Unter den Schadstoffen in geschlossenen Umgebungen stellt Radon ein emblematisches Beispiel für unsichtbares, aber konkretes Risiko dar, das Bewusstsein und gezielte Präventionsmaßnahmen erfordert. Da wir viel Zeit drinnen verbringen, ist ein angemessenes Management der Luftqualität entscheidend, um gesündere und sicherere Umgebungen zu gewährleisten.

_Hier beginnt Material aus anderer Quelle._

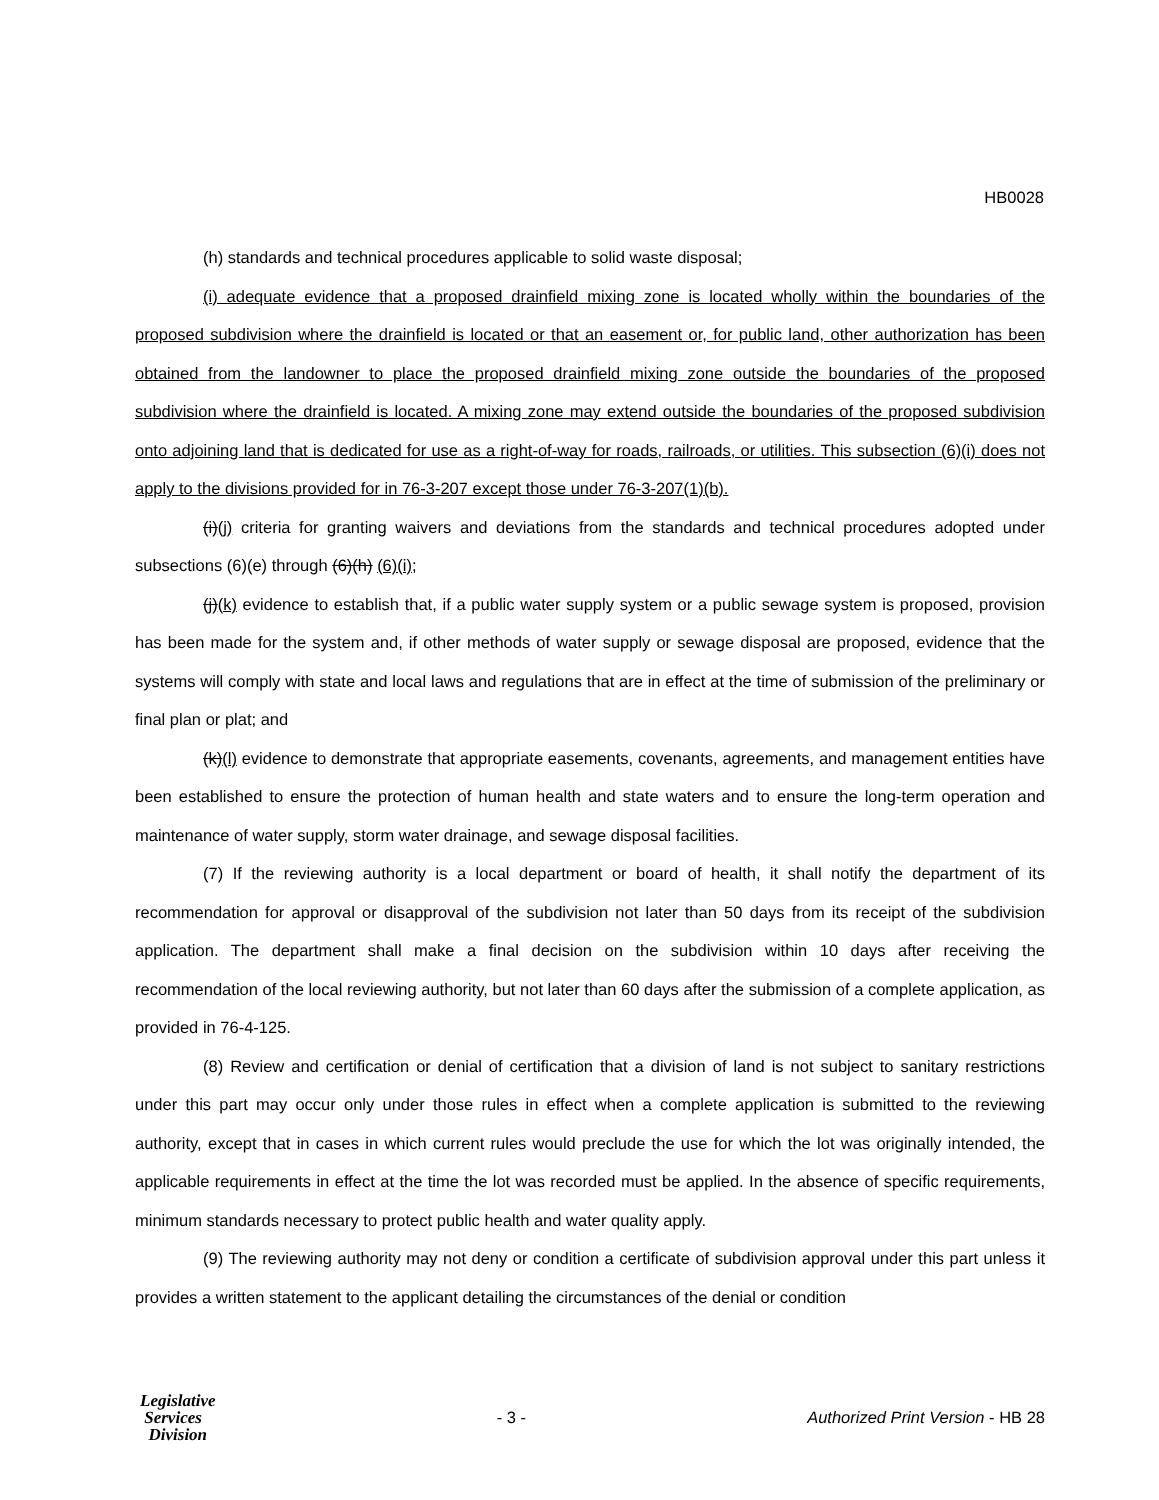HB0028
(h) standards and technical procedures applicable to solid waste disposal;
(i) adequate evidence that a proposed drainfield mixing zone is located wholly within the boundaries of the proposed subdivision where the drainfield is located or that an easement or, for public land, other authorization has been obtained from the landowner to place the proposed drainfield mixing zone outside the boundaries of the proposed subdivision where the drainfield is located. A mixing zone may extend outside the boundaries of the proposed subdivision onto adjoining land that is dedicated for use as a right-of-way for roads, railroads, or utilities. This subsection (6)(i) does not apply to the divisions provided for in 76-3-207 except those under 76-3-207(1)(b).
(i)(j) criteria for granting waivers and deviations from the standards and technical procedures adopted under subsections (6)(e) through (6)(h) (6)(i);
(j)(k) evidence to establish that, if a public water supply system or a public sewage system is proposed, provision has been made for the system and, if other methods of water supply or sewage disposal are proposed, evidence that the systems will comply with state and local laws and regulations that are in effect at the time of submission of the preliminary or final plan or plat; and
(k)(l) evidence to demonstrate that appropriate easements, covenants, agreements, and management entities have been established to ensure the protection of human health and state waters and to ensure the long-term operation and maintenance of water supply, storm water drainage, and sewage disposal facilities.
(7) If the reviewing authority is a local department or board of health, it shall notify the department of its recommendation for approval or disapproval of the subdivision not later than 50 days from its receipt of the subdivision application. The department shall make a final decision on the subdivision within 10 days after receiving the recommendation of the local reviewing authority, but not later than 60 days after the submission of a complete application, as provided in 76-4-125.
(8) Review and certification or denial of certification that a division of land is not subject to sanitary restrictions under this part may occur only under those rules in effect when a complete application is submitted to the reviewing authority, except that in cases in which current rules would preclude the use for which the lot was originally intended, the applicable requirements in effect at the time the lot was recorded must be applied. In the absence of specific requirements, minimum standards necessary to protect public health and water quality apply.
(9) The reviewing authority may not deny or condition a certificate of subdivision approval under this part unless it provides a written statement to the applicant detailing the circumstances of the denial or condition
Legislative
Services
Division
- 3 -
Authorized Print Version - HB 28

Quellen und Hauptarten von Innenraumschadstoffen
Zu den Kontaminationsquellen zählen Baumaterialien, Möbel, Verbrennungsgeräte, Reinigungsmittel, Feuchtigkeit und Schimmel sowie natürliche Stoffe wie Radon. Die häufigsten Schadstoffe sind VOCs, Feinstaub, Kohlenmonoxid, Stickstoffdioxid, Allergene und Schimmel.
Allgemeine Strategien zur Verbesserung der Innenraumluft
Belüfte regelmäßig, wähle emissionsarme Materialien, reduziere den Einsatz flüchtiger Substanzen, kontrolliere die Luftfeuchtigkeit, warte Systeme und vermeide Zigarettenrauch.
Radon: ein natürlicher, aber gefährlicher Schadstoff
Radon ist ein erdstrahlendes Gas, das durch den Zerfall von Uran im Boden und in Gestein entsteht. Es ist farblos und geruchlos und kann sich in Innenräumen ansammeln. Die Exposition gegenüber Radon stellt ein erhebliches Gesundheitsrisiko dar: Es gilt tatsächlich als die zweithäufigste Ursache für Lungenkrebs nach dem Rauchen von Zigaretten.
Radonminderungsstrategien
Radonkonzentrationen hängen von mehreren Faktoren ab: Geologie des Gebiets, Eigenschaften der Gebäude, Belüftung und Nutzungsgewohnheiten der Räume. Um die Exposition zu verringern, können technische Maßnahmen wie Belüftung von Räumen, das Abdichten von Rissen in Böden und die Installation von Bodendepressurisierungssystemen eingesetzt werden, und Radonbarrieren können in Neubauten installiert werden.